_WHAT THE TASK ASKS_. Copy the listing below exactly. Pictures stay out of it.

Top of GIVEN INFORMATION

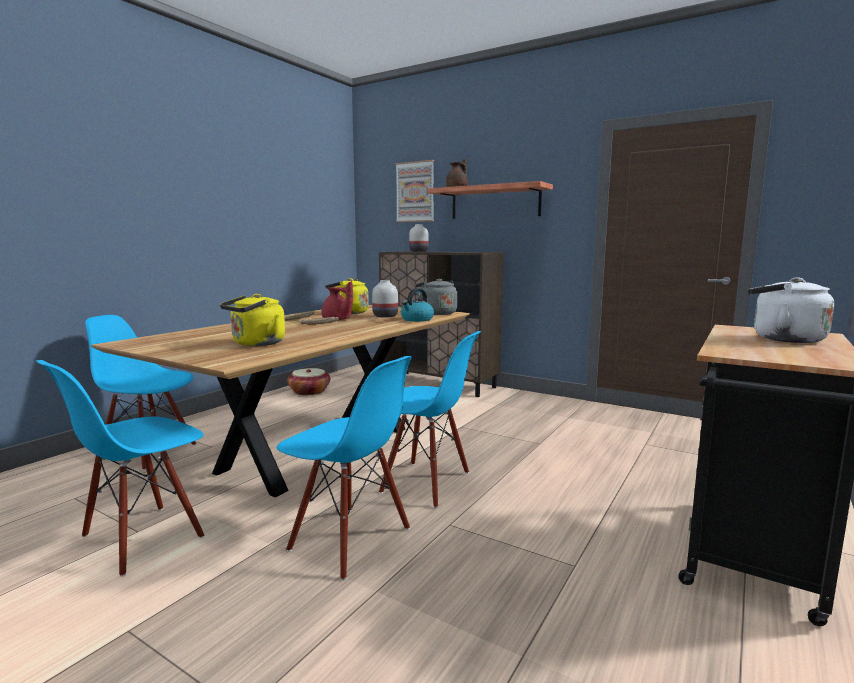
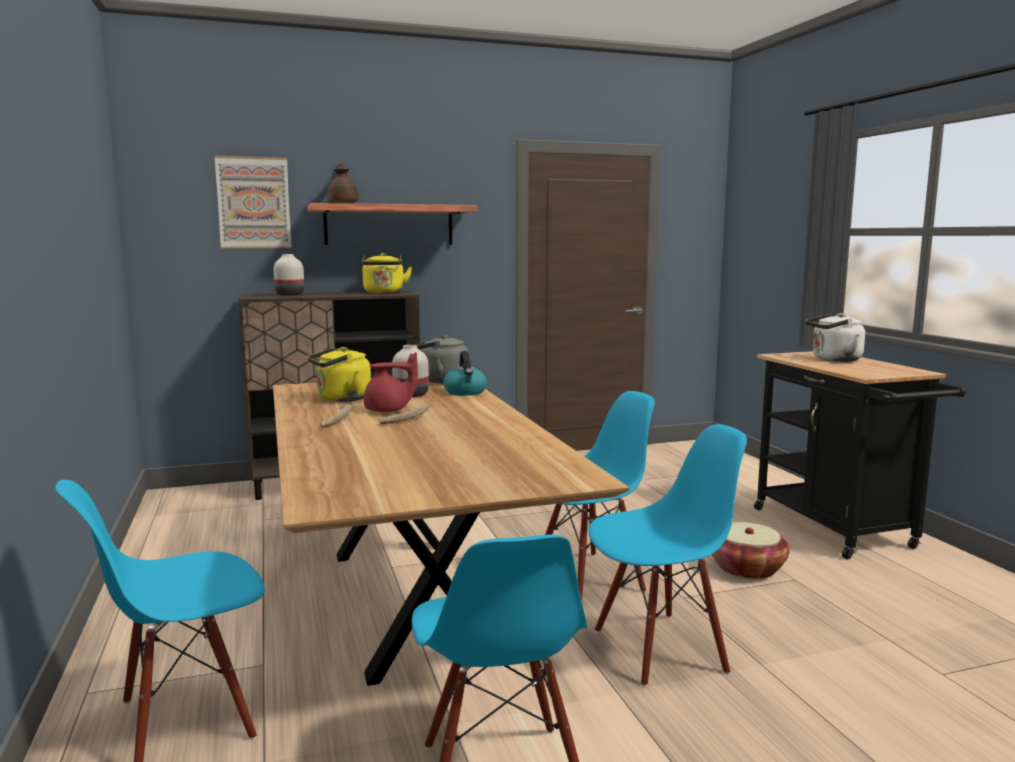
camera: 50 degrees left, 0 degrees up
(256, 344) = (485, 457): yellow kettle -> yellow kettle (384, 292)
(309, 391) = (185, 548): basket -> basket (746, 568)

Bottom of GIVEN INFORMATION

_ANSWER TO THIS PROBLEM_.
camera: 50 degrees left, 0 degrees up
(256, 344) = (485, 457): yellow kettle -> yellow kettle (384, 292)
(309, 391) = (185, 548): basket -> basket (746, 568)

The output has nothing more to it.